Uribe’s government began its plan by talking about the possibility of releasing a number of FARC–EP prisoners for whom no one had made any request, because we had sought a bilateral humanitarian exchange of prisoners between the FARC–EP and the government. But then, Uribe took the completely unilateral decision to free some of the FARC–EP combatants. This, in my view, had to do with the preparations for action on a larger scale in the Colombian mountains.
That covertly planned action was none other than the rescue of the twelve congressional representatives by a special force of CIA agents, British and Israeli mercenaries, and Colombian army commandos.
The intended blow was that, if this special force appeared to have successfully freed the twelve congressional representatives, Uribe would have kept in prison those he was supposedly attempting to free and embarked on a political campaign at home and abroad claiming that ransoms would henceforth be the most appropriate way to secure the release of those being held by the FARC–EP, thereby ruling out the feasibility of humanitarian exchange or any possibility of dialogue.
The result of this and other similar events have led us to believe that Lima- or Entebbe-style rescue operations cannot be repeated in the Colombian rainforests.

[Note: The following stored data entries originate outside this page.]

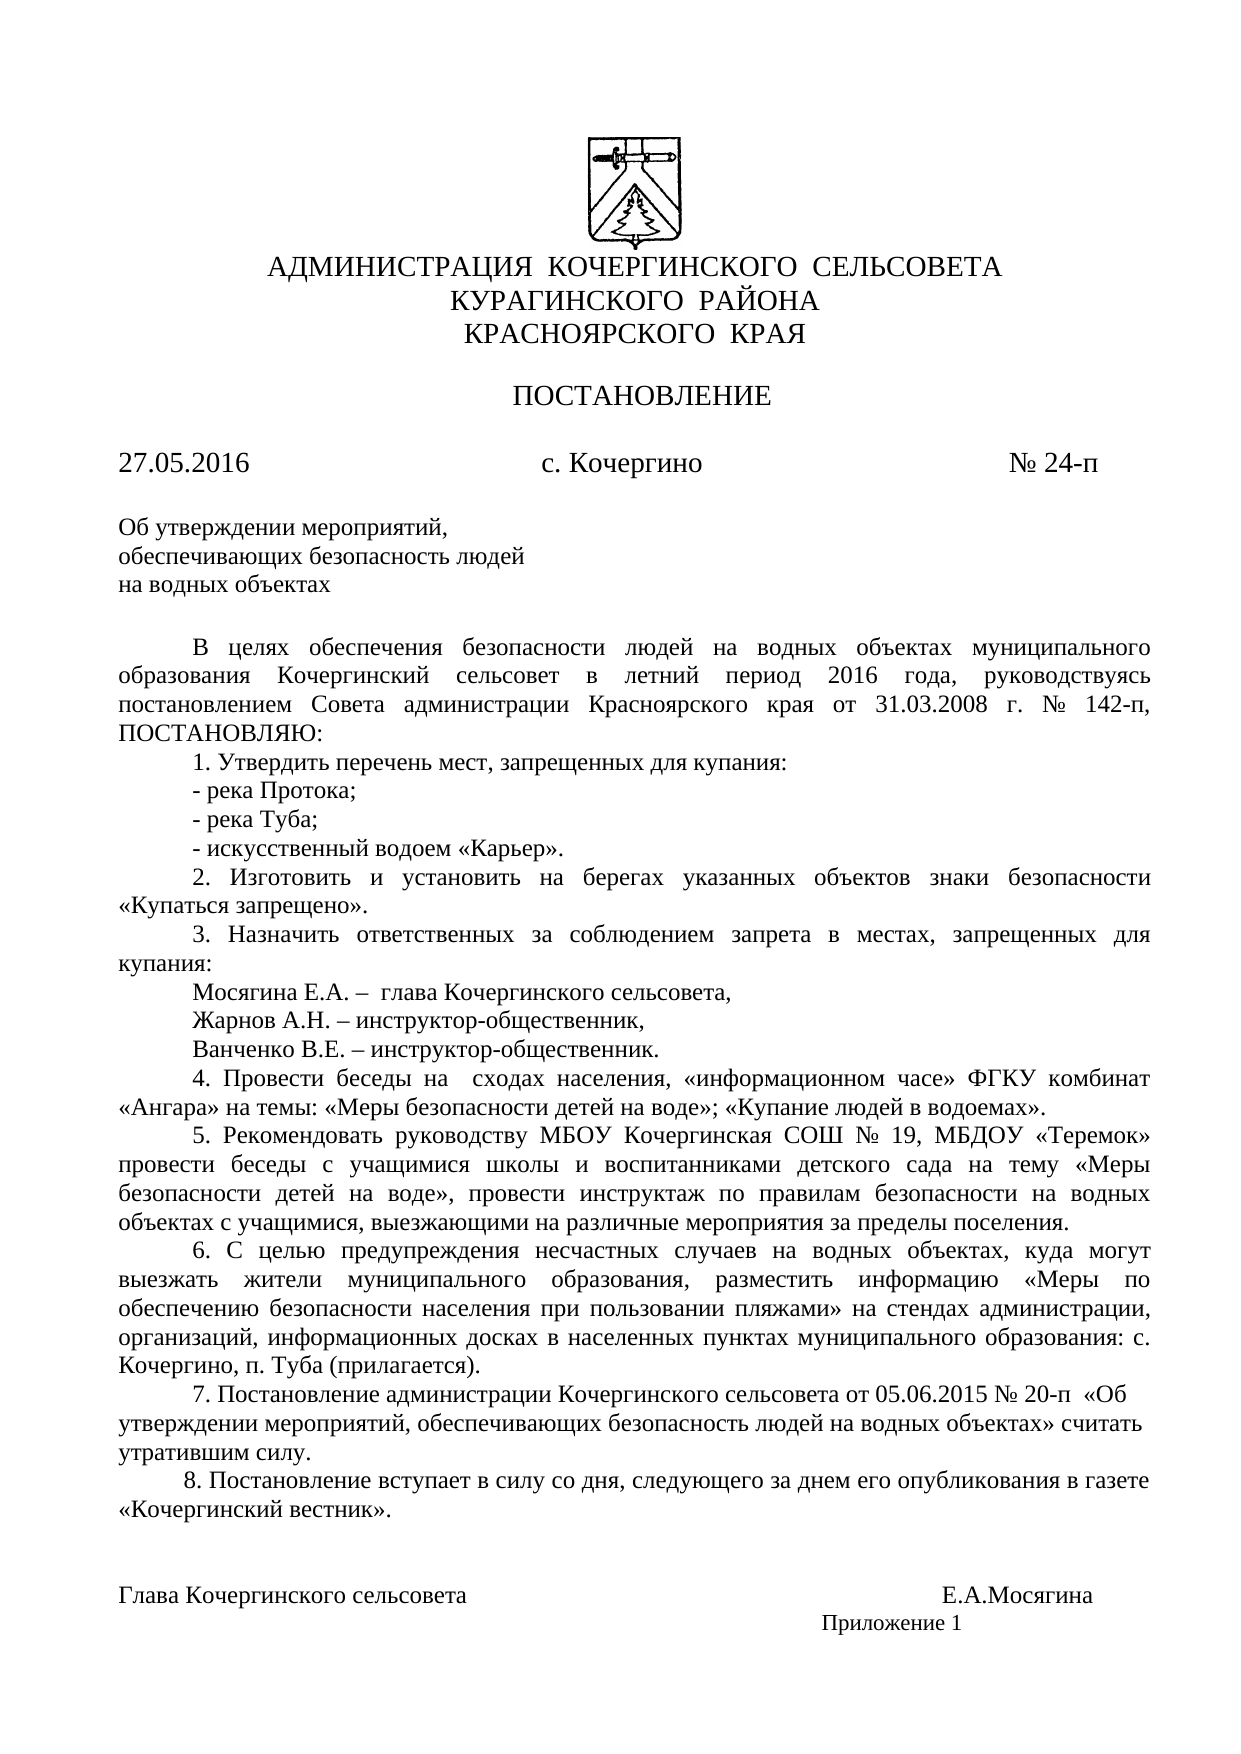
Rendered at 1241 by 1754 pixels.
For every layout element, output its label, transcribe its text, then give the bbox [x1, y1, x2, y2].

text - река Туба; [118, 804, 1152, 833]
text Глава Кочергинского сельсовета Е.А.Мосягина [118, 1581, 1152, 1609]
text 2. Изготовить и установить на берегах указанных объектов знаки безопасности «Купаться запрещено». [118, 862, 1152, 919]
text - искусственный водоем «Карьер». [118, 833, 1152, 862]
text КУРАГИНСКОГО РАЙОНА КРАСНОЯРСКОГО КРАЯ [118, 283, 1152, 350]
text Мосягина Е.А. – глава Кочергинского сельсовета, [118, 977, 1152, 1006]
text Жарнов А.Н. – инструктор-общественник, [118, 1006, 1152, 1034]
text АДМИНИСТРАЦИЯ КОЧЕРГИНСКОГО СЕЛЬСОВЕТА [118, 249, 1152, 283]
text 27.05.2016 с. Кочергино № 24-п [118, 445, 1152, 478]
text 4. Провести беседы на сходах населения, «информационном часе» ФГКУ комбинат «Ангара» на темы: «Меры безопасности детей на воде»; «Купание людей в водоемах». [118, 1063, 1152, 1121]
text 6. С целью предупреждения несчастных случаев на водных объектах, куда могут выезжать жители муниципального образования, разместить информацию «Меры по обеспечению безопасности населения при пользовании пляжами» на стендах администрации, организаций, информационных досках в населенных пунктах муниципального образования: с. Кочергино, п. Туба (прилагается). [118, 1236, 1152, 1379]
text на водных объектах [118, 569, 1152, 598]
text обеспечивающих безопасность людей [118, 541, 1152, 569]
text 3. Назначить ответственных за соблюдением запрета в местах, запрещенных для купания: [118, 919, 1152, 977]
picture [587, 137, 682, 250]
text 5. Рекомендовать руководству МБОУ Кочергинская СОШ № 19, МБДОУ «Теремок» провести беседы с учащимися школы и воспитанниками детского сада на тему «Меры безопасности детей на воде», провести инструктаж по правилам безопасности на водных объектах с учащимися, выезжающими на различные мероприятия за пределы поселения. [118, 1121, 1152, 1236]
text 7. Постановление администрации Кочергинского сельсовета от 05.06.2015 № 20-п «Об утверждении мероприятий, обеспечивающих безопасность людей на водных объектах» считать утратившим силу. [118, 1379, 1152, 1466]
text Ванченко В.Е. – инструктор-общественник. [118, 1034, 1152, 1063]
text В целях обеспечения безопасности людей на водных объектах муниципального образования Кочергинский сельсовет в летний период 2016 года, руководствуясь постановлением Совета администрации Красноярского края от 31.03.2008 г. № 142-п, ПОСТАНОВЛЯЮ: [118, 632, 1152, 747]
text 8. Постановление вступает в силу со дня, следующего за днем его опубликования в газете «Кочергинский вестник». [118, 1466, 1152, 1523]
text Об утверждении мероприятий, [118, 512, 1152, 541]
text 1. Утвердить перечень мест, запрещенных для купания: [118, 747, 1152, 776]
text - река Протока; [118, 776, 1152, 804]
text ПОСТАНОВЛЕНИЕ [118, 378, 1152, 411]
text Приложение 1 [118, 1609, 1152, 1636]
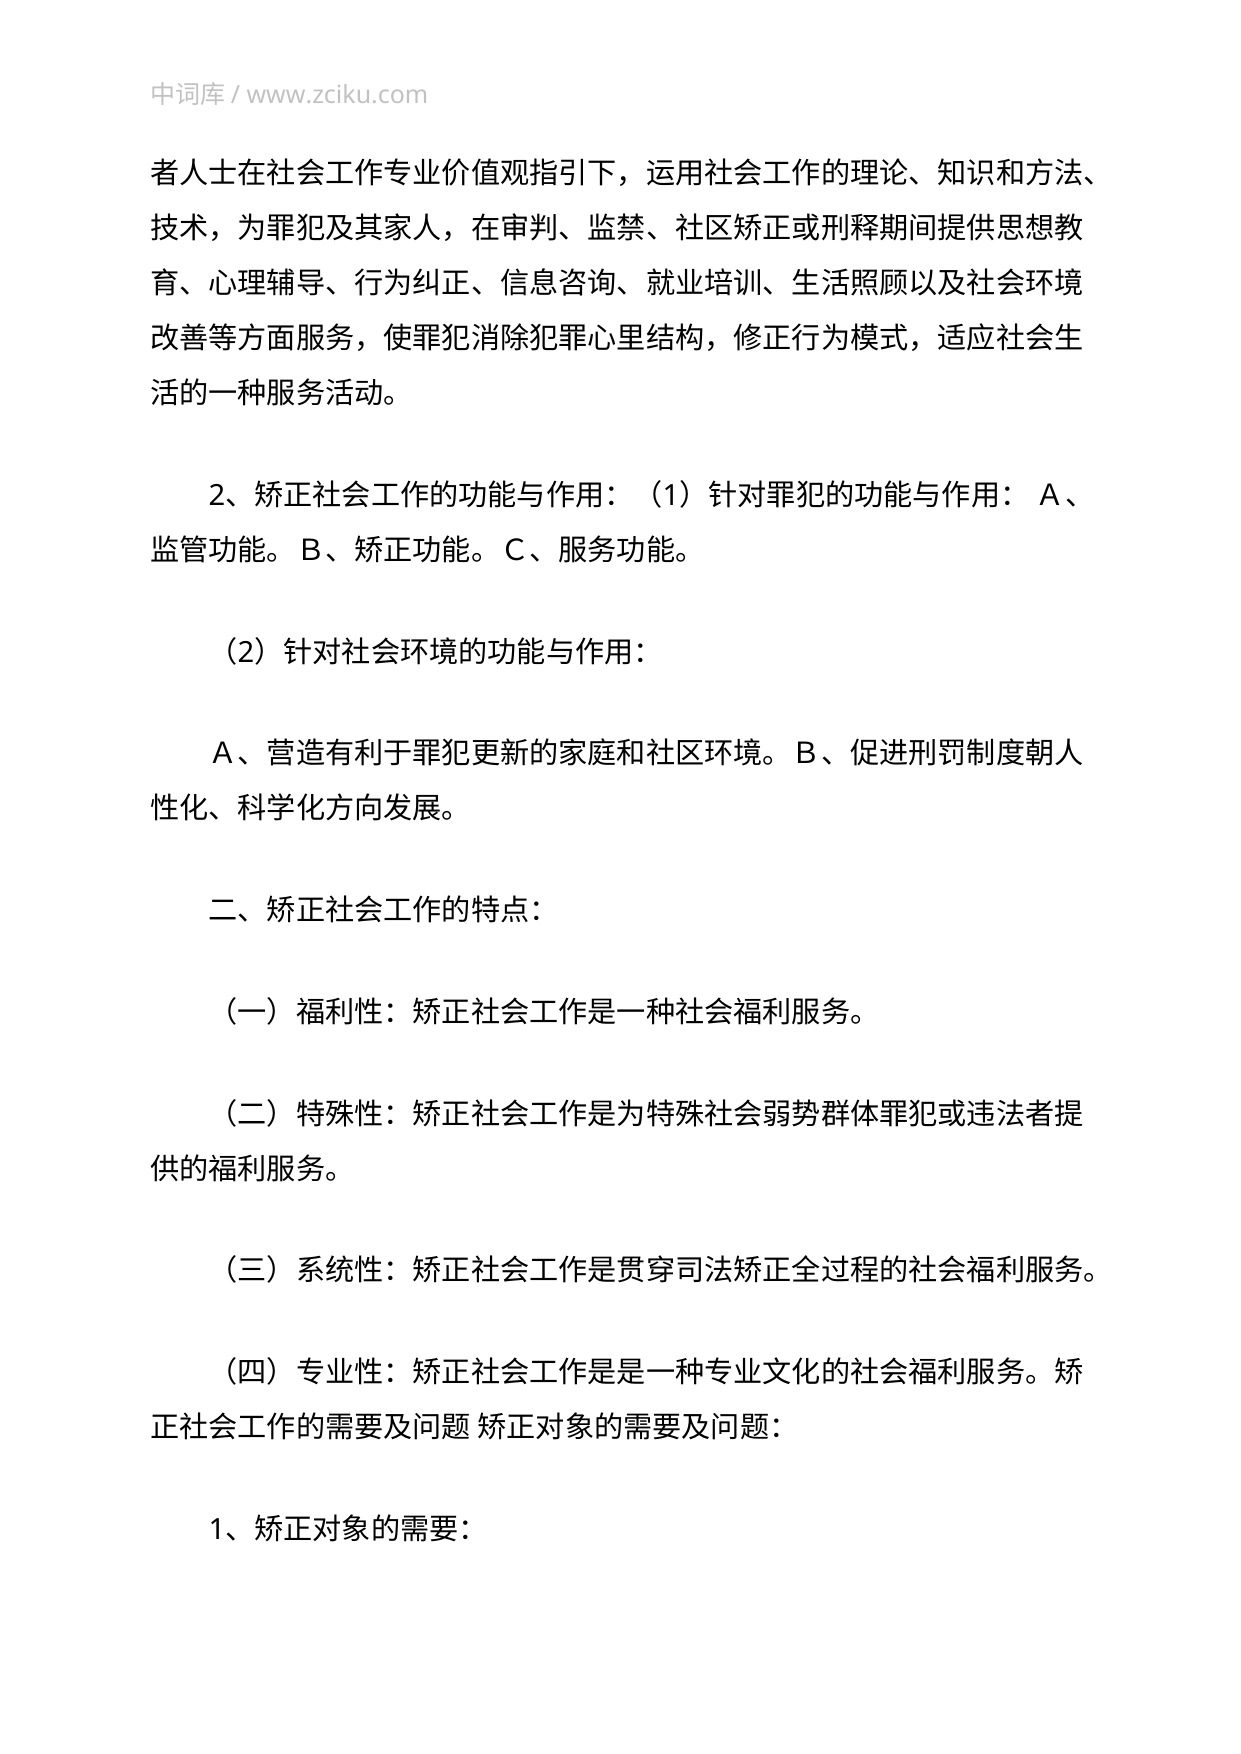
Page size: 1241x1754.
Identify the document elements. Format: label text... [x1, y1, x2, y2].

text （三）系统性：矫正社会工作是贯穿司法矫正全过程的社会福利服务。 [150, 1247, 1090, 1289]
text （二）特殊性：矫正社会工作是为特殊社会弱势群体罪犯或违法者提供的福利服务。 [150, 1090, 1090, 1187]
text 二、矫正社会工作的特点： [150, 887, 1090, 929]
text 1、矫正对象的需要： [150, 1505, 1090, 1548]
text Ａ、营造有利于罪犯更新的家庭和社区环境。Ｂ、促进刑罚制度朝人性化、科学化方向发展。 [150, 730, 1090, 827]
text （2）针对社会环境的功能与作用： [150, 628, 1090, 671]
text （一）福利性：矫正社会工作是一种社会福利服务。 [150, 988, 1090, 1031]
text 2、矫正社会工作的功能与作用：（1）针对罪犯的功能与作用： Ａ、监管功能。Ｂ、矫正功能。Ｃ、服务功能。 [150, 471, 1090, 569]
text （四）专业性：矫正社会工作是是一种专业文化的社会福利服务。矫正社会工作的需要及问题 矫正对象的需要及问题： [150, 1349, 1090, 1446]
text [150, 150, 1090, 412]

What is unequivocally required in Colombia is a humanitarian exchange between the government and the FARC–EP as a preamble to dialogue that might open the way to peace with social justice. Let us hope that many of your readers, the international community, and social, religious, humanist, and left-wing states, governments, peoples, parties, and organizations can contribute toward this search for a solution to the social and armed conflict taking place in Colombia.